Proceedings of the 43rd International Field Emission Symposium
J. Phys. IV France 06 (1996) C5-43-C5-47
The Liquid Metal Ion Source as an Electrically Driven Vena Contracta, and some Comments on LMIS StabilityR.G. Forbes
University of Surrey, Department of Electronic and Electrical Engineering, Guildford, Surrey, GU2 5XH, U. K.

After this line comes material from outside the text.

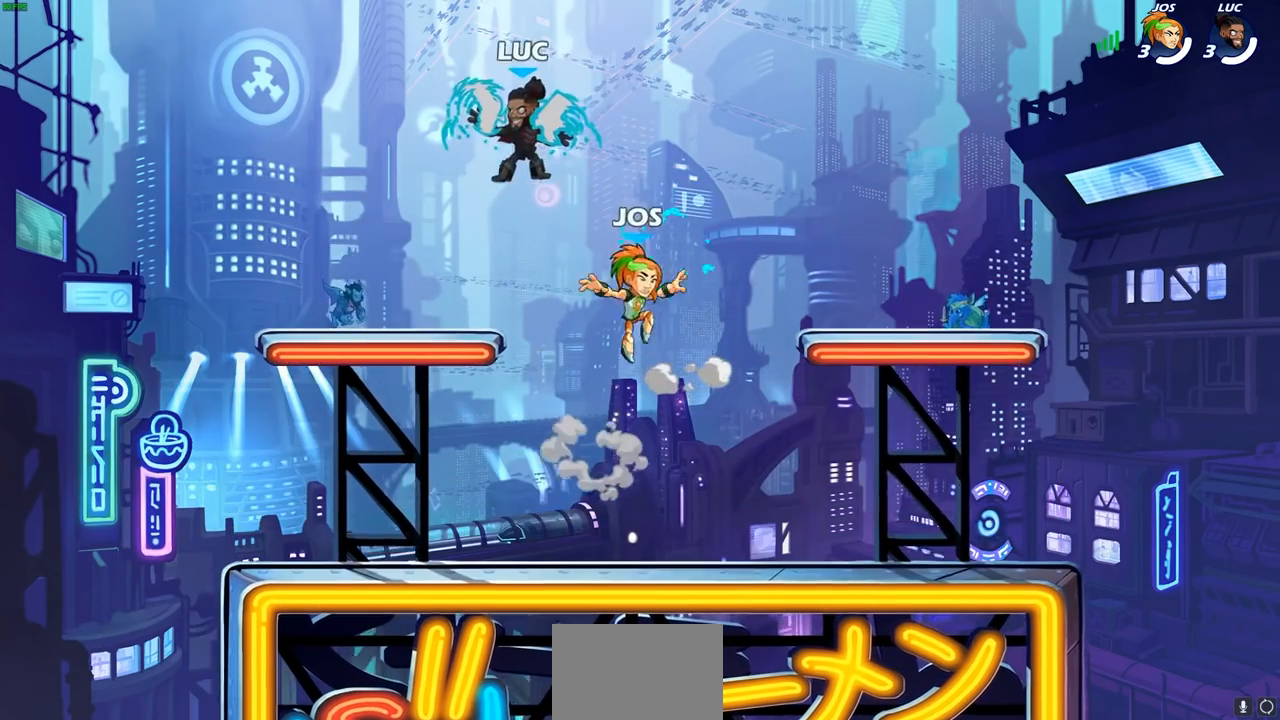
{"buttons": [], "left_stick": "center", "right_stick": "center", "events": [[50, "left_stick", "down-left"], [167, "left_stick", "down-right"], [300, "left_stick", "up-left"], [433, "left_stick", "right"], [500, "left_stick", "center"]]}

This paper discusses recent items of progress in understanding liquid-metal ion source (LMIS) behaviour, in the more general context of electrohydrodynamics. (1) Like the Taylor-Gilbert cone, the phenomenon of the vena contracta has been known for several hundred years. It is argued that the cusp-on-a-cone shape of an operating LMIS is a similar phenomenon, except that the forces acting are electrical rather than gravitational, and the pressure in the jet is negative rather than positive. (2) In discussing LMIS stability in engineering terms, mechanisms affecting the jet shape can be classified as giving negative feedback (stabilising), or positive feedback (destabilising). Effects associated with field evaporation andlor space charges give negative feedback, effects associated with pressure changes positive feedback. Attention is drawn to the arguments of Ganan-Calvo about the role of 'supercritical' flow as a stabilising factor against hydrodynamic disturbances. (3) Electrohydrodynamic spraying is superficially very similar to LMIS operation, and both sprayers and ion sources adopt a cusp-on-a-cone (or 'cone-jet') shape. But the accepted theoretical explanations of the driving mechanisms are different. Confirmation is offered that the LMIS story is the correct one for very highly conducting liquids, and that a difference in driving mechanism is plausible.